4.2. Wet Area Delineation

Although the overall wet area delineation accuracies of the Santa Maria and Gama catchments were acceptable (72.7% and 73.8%, respectively), wet areas were incorrectly assigned to the basins’ upslope (dry) zones (Figure 7). This may have resulted from model error, large DEM grid size [19], and DEM vertical inaccuracy [48], affecting the overall mapping accuracy. Additionally, since the land-use feature ‘gallery forest’ was taken as a reference wet area, its occurrence over both well- and poorly drained soils [26] may have contributed to reducing the wet area delineation accuracy [4].

In the literature, wet area mapping using topographic attributes showed mixed results. A mapping accuracy of 85.2% was obtained in Sweden, using a combination of TWI and a depth-to-water index [47]. An R² of 0.61 was obtained between the TWI and wet areas in the USA [19], and a mapping accuracy of 73% was obtained in California [43].

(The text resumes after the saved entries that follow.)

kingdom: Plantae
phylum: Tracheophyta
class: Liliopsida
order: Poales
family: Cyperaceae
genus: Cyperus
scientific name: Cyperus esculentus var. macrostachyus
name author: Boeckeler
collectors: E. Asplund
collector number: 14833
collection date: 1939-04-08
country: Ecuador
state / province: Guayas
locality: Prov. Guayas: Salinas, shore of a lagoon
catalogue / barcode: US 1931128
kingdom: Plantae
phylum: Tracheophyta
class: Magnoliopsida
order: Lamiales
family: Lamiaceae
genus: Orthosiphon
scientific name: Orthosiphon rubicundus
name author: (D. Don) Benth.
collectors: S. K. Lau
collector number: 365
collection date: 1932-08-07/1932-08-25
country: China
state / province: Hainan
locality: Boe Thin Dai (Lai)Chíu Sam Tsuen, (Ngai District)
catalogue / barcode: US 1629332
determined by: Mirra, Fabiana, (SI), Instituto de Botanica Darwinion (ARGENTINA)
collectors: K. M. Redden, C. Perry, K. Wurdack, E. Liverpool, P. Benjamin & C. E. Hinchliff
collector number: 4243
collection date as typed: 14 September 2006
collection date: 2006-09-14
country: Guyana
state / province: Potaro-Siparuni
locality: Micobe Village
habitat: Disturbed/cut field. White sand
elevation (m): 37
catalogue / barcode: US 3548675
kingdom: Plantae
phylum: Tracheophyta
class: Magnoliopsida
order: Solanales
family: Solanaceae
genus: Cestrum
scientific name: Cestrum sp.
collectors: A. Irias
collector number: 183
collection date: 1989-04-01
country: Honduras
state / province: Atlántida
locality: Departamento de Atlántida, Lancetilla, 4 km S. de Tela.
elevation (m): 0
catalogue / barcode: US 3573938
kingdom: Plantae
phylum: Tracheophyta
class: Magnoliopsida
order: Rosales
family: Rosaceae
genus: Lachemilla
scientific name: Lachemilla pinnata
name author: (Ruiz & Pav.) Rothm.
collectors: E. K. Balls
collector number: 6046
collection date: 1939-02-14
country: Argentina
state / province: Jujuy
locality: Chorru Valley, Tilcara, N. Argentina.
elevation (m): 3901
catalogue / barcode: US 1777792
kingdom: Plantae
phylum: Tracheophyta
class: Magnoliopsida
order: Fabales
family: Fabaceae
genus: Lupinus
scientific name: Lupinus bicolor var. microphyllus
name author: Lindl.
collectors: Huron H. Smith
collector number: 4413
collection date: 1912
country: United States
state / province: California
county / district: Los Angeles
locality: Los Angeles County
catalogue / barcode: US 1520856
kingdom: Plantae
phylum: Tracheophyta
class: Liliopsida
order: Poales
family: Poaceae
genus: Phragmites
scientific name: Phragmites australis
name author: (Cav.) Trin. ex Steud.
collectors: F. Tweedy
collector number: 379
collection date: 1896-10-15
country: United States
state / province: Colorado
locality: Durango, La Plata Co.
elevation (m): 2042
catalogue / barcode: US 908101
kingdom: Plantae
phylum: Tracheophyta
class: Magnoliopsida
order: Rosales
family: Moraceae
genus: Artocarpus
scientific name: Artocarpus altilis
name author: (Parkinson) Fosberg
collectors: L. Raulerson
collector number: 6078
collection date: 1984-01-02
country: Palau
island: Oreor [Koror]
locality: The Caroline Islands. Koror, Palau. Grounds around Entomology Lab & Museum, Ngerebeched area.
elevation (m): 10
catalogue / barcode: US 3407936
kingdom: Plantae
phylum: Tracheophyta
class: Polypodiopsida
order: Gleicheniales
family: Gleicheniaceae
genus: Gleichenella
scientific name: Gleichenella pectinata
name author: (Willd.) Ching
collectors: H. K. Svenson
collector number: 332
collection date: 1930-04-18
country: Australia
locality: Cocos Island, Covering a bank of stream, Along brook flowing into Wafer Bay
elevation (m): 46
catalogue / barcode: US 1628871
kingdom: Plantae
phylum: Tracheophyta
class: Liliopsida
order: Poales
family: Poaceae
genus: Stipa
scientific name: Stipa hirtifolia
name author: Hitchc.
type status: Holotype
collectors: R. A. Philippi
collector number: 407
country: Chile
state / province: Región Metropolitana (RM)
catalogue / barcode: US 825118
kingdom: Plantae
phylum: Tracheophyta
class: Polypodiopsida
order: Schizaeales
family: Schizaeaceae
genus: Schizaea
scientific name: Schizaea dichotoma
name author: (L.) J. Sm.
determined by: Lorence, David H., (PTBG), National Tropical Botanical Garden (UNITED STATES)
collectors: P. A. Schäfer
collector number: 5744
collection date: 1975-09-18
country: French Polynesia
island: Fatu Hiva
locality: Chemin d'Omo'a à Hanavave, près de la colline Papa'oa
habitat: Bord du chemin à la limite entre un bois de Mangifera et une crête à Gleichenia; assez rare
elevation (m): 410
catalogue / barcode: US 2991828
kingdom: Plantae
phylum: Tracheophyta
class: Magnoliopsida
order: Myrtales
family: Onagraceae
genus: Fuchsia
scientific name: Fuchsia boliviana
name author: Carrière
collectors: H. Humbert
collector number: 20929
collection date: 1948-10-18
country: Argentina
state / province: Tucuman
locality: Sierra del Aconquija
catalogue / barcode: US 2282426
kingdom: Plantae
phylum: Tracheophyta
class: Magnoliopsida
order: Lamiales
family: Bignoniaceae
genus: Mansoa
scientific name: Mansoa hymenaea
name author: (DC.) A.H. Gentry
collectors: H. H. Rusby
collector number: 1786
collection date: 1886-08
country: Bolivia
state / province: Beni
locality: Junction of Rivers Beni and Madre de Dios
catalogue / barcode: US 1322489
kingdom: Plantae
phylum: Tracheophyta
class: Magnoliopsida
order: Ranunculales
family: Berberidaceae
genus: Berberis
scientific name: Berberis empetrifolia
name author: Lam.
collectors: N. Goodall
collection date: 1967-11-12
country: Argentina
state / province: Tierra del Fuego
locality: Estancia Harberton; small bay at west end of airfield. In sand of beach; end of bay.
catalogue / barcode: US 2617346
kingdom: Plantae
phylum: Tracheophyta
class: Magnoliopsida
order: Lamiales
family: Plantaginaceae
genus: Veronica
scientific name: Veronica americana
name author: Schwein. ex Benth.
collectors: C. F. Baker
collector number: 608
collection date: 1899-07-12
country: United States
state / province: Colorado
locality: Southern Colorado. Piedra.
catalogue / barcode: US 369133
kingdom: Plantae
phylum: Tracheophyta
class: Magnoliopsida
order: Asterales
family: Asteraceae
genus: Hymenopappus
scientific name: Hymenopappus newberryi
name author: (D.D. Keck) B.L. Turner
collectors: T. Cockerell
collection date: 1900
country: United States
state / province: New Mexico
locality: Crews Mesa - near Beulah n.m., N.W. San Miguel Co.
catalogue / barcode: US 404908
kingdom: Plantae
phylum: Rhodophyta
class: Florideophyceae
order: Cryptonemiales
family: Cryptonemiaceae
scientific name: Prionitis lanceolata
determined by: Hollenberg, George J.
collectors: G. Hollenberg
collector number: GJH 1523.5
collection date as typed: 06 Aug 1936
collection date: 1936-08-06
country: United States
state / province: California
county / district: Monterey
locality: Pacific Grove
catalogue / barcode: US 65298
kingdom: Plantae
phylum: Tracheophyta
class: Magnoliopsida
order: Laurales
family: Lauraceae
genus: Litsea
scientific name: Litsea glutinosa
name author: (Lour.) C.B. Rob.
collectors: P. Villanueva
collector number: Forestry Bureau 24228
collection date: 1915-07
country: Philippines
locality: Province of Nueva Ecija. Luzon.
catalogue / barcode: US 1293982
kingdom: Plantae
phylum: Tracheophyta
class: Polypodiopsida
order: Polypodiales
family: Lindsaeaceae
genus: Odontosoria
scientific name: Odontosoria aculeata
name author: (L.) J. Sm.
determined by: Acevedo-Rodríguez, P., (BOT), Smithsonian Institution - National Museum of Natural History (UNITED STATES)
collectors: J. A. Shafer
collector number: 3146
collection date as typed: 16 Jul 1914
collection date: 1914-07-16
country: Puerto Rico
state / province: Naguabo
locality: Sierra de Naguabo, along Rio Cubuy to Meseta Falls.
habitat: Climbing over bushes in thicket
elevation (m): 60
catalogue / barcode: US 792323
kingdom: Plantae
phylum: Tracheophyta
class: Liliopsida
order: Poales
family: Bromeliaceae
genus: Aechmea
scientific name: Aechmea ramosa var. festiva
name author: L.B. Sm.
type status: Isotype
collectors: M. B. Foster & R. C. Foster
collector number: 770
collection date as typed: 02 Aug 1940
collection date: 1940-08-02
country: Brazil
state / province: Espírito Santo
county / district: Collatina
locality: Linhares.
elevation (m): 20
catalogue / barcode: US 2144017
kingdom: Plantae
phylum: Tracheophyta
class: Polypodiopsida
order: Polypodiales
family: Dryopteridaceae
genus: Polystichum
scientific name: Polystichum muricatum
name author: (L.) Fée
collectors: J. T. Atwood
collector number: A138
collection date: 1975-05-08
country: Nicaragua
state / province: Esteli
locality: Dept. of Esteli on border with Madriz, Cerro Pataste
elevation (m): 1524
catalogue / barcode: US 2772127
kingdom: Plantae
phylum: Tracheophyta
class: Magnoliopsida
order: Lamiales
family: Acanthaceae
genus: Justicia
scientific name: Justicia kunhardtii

Considering that both studies used DEMs with a higher spatial resolution and secondary topographic attributes, the simplicity and robustness of the proposed method are encouraging, allowing for its utilization in the mapping of drainage networks and wet areas of data-scarce tropical catchments. However, since the proposed method was developed in a specific tropical setting, caution should be utilized in extrapolating it to different landscapes and climatic conditions, without the necessary adjustments.

5. Conclusions

Topographic attributes were used to delineate drainage networks and wet areas in two similar catchments of the Cerrado biome in Central Brazil. The selected attributes were the TWI, the local slope, and the slope curvature, respectively. A 30 m SRTM DEM was used as input, and hydrographic and land-use maps were used as references. The selected topographic attributes were calibrated in the Santa Maria catchment and subsequently validated in the nearby Gama basin, with unbiased multi-criteria metrics.

The accuracies obtained for the simulated drainage networks (67.2% and 70.7%) and wet areas (72.7% and 73.8%), for the Santa Maria and Gama catchments, respectively, were equivalent to or higher than those of similar studies in the literature. The mapping errors were associated with DEM grid size, DEM vertical inaccuracy, and reference map bias. The novelty of the study is the use of readily available information to map, with simplicity and robustness, wet areas and channel initiation in data-scarce, tropical environments.